------ EXTRACTED ENTRIES ------

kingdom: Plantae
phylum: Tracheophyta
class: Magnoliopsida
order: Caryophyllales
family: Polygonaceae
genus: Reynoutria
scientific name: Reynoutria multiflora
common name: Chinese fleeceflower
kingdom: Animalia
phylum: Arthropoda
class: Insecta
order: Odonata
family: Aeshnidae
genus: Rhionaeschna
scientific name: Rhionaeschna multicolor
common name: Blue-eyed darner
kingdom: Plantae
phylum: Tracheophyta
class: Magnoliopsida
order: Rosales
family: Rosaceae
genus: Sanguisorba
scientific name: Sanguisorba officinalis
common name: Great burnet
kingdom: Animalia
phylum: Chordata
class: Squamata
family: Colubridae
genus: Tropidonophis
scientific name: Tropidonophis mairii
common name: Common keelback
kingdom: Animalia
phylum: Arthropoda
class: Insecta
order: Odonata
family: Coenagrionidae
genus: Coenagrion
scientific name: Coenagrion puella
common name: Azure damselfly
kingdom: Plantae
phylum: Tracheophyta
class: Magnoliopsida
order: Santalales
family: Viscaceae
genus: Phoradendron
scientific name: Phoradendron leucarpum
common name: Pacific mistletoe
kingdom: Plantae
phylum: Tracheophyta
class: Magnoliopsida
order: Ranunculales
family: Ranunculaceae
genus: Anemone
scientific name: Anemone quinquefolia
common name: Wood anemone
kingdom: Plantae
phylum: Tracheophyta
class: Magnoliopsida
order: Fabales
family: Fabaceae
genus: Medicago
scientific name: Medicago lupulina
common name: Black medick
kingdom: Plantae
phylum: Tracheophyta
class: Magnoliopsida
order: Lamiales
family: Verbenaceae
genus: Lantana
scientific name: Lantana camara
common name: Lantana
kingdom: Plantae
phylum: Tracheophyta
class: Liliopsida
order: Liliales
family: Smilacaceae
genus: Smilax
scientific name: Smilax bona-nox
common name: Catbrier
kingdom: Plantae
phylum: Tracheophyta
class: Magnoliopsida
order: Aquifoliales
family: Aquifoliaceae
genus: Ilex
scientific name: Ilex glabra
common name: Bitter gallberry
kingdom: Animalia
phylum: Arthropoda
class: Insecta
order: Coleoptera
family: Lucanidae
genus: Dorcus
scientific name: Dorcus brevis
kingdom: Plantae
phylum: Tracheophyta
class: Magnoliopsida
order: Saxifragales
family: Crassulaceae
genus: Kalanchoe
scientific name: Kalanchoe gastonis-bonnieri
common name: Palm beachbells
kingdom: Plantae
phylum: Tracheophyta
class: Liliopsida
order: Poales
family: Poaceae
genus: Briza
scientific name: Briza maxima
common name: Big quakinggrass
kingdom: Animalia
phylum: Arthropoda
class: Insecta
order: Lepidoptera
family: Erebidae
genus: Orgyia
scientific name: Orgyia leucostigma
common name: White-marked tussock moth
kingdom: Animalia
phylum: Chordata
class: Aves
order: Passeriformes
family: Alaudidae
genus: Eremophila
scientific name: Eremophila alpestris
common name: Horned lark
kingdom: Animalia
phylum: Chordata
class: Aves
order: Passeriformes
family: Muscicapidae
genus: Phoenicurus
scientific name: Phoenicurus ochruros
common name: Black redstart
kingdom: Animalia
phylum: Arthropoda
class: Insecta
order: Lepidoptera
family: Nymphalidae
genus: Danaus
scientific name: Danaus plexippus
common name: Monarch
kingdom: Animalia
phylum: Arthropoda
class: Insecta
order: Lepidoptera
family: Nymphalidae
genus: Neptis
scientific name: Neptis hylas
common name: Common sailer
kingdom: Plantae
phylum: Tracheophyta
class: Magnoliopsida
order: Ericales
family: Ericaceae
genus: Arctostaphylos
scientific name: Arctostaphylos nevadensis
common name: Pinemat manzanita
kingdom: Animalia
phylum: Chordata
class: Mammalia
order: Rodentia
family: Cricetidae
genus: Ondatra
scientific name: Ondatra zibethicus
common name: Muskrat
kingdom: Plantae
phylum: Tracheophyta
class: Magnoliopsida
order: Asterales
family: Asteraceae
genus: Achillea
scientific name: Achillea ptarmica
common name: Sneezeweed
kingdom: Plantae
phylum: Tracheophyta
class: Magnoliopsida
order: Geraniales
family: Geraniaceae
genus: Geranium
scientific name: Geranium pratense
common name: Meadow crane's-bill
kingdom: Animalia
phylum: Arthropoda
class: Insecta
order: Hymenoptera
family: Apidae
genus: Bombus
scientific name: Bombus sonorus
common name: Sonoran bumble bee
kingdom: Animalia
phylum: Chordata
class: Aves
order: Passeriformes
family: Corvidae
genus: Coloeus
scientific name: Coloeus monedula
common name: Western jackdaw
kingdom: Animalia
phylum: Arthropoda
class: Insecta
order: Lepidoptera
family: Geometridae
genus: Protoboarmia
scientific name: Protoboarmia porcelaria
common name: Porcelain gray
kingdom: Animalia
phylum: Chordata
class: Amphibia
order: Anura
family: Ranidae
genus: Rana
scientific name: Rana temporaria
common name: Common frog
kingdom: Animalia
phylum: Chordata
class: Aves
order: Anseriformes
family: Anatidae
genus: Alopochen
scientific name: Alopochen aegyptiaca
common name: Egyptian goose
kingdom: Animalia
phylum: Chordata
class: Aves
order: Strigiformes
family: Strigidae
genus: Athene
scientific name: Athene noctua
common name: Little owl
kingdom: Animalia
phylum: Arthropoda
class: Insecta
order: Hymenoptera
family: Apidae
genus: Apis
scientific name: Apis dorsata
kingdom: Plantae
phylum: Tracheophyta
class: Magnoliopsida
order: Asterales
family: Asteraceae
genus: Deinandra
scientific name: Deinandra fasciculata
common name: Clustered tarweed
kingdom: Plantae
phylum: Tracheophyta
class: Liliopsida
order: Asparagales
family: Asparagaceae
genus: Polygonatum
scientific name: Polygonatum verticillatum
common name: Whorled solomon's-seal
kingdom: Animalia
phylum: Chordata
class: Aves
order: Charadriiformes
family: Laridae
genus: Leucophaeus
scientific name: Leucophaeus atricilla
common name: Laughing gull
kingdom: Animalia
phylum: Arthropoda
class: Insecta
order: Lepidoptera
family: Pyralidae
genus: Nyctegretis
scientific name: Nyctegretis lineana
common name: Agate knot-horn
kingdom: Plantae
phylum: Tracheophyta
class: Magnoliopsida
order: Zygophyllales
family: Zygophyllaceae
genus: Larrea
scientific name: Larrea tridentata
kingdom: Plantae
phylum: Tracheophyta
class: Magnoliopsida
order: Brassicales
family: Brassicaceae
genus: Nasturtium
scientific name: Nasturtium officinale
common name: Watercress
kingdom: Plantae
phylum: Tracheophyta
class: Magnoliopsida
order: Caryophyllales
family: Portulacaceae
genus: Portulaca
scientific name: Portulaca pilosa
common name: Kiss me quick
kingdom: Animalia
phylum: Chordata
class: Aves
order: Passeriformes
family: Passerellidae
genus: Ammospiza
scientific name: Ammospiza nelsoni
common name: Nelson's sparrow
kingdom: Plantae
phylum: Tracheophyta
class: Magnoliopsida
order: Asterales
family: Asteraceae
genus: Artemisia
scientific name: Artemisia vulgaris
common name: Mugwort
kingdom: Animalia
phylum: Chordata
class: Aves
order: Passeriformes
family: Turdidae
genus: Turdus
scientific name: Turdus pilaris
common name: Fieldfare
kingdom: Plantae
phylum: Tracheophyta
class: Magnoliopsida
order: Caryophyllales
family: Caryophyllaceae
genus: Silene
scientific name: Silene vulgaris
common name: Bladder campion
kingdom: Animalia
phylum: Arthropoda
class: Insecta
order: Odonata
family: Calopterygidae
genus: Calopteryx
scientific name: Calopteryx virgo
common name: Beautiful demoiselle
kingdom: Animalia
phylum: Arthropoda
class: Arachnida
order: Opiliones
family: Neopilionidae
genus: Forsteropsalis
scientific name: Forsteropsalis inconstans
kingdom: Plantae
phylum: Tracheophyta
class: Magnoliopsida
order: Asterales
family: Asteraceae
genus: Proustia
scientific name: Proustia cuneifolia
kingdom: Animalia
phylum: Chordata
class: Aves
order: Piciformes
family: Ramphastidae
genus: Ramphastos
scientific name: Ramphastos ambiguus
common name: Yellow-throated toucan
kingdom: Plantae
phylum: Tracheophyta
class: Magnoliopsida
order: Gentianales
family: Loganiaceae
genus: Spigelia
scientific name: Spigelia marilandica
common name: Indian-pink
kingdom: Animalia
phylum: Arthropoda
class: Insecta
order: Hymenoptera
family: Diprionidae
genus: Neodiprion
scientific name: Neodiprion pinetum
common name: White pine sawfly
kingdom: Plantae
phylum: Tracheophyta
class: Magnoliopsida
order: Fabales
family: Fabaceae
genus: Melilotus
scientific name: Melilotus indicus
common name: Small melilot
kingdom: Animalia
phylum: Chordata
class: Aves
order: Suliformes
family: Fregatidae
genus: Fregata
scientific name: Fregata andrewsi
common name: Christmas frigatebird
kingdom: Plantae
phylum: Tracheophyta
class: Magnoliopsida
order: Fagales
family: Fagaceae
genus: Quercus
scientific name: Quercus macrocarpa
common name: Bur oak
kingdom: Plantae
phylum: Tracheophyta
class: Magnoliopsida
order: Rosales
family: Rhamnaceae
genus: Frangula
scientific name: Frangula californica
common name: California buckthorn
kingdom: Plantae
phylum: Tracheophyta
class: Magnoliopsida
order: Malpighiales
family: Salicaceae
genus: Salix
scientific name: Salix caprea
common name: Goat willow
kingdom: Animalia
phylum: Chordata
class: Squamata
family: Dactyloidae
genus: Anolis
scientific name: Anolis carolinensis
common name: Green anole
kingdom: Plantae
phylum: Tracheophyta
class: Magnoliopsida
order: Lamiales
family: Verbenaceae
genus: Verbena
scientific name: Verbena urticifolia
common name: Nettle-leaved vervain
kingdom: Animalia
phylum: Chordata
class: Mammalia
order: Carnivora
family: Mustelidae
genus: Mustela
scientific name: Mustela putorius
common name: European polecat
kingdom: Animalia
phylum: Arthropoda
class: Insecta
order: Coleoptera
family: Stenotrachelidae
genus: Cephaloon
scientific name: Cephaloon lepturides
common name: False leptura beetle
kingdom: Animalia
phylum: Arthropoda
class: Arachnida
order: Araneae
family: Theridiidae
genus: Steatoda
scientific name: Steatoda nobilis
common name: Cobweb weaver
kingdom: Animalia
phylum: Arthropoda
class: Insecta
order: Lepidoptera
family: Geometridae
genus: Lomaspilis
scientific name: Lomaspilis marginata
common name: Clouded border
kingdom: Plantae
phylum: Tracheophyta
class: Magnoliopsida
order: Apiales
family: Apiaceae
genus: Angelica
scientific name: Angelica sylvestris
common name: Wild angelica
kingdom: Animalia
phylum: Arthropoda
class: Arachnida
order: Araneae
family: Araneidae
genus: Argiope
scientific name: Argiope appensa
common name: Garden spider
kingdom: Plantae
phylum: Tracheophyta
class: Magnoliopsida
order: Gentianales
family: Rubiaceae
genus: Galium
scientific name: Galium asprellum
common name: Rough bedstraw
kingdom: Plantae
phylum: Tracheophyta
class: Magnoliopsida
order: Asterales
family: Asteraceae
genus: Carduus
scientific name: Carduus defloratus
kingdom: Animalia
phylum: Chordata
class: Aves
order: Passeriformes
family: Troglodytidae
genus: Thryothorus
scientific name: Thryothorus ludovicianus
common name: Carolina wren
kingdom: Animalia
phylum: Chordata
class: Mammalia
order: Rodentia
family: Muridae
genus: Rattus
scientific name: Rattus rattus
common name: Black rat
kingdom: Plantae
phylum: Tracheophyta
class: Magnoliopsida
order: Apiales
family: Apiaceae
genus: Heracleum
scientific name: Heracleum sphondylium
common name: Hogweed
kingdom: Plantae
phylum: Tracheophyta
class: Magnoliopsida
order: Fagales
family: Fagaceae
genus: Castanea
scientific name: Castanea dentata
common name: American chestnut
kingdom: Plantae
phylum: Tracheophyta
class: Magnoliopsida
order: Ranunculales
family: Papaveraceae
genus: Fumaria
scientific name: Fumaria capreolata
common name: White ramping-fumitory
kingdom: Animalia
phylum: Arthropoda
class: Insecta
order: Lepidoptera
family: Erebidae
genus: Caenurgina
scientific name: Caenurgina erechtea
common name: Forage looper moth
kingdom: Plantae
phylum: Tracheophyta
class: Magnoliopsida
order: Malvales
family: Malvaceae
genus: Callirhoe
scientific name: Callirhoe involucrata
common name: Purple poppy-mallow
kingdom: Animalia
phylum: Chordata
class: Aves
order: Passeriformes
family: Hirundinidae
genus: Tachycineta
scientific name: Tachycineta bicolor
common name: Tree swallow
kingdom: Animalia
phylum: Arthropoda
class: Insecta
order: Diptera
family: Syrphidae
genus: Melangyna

------

• [TASK DIRECTIONS]:
Copy the listing word for word, starting at the line with "common name: Hogweed" and going through the end of the listing.

• [RESPONSE]:
common name: Hogweed
kingdom: Plantae
phylum: Tracheophyta
class: Magnoliopsida
order: Fagales
family: Fagaceae
genus: Castanea
scientific name: Castanea dentata
common name: American chestnut
kingdom: Plantae
phylum: Tracheophyta
class: Magnoliopsida
order: Ranunculales
family: Papaveraceae
genus: Fumaria
scientific name: Fumaria capreolata
common name: White ramping-fumitory
kingdom: Animalia
phylum: Arthropoda
class: Insecta
order: Lepidoptera
family: Erebidae
genus: Caenurgina
scientific name: Caenurgina erechtea
common name: Forage looper moth
kingdom: Plantae
phylum: Tracheophyta
class: Magnoliopsida
order: Malvales
family: Malvaceae
genus: Callirhoe
scientific name: Callirhoe involucrata
common name: Purple poppy-mallow
kingdom: Animalia
phylum: Chordata
class: Aves
order: Passeriformes
family: Hirundinidae
genus: Tachycineta
scientific name: Tachycineta bicolor
common name: Tree swallow
kingdom: Animalia
phylum: Arthropoda
class: Insecta
order: Diptera
family: Syrphidae
genus: Melangyna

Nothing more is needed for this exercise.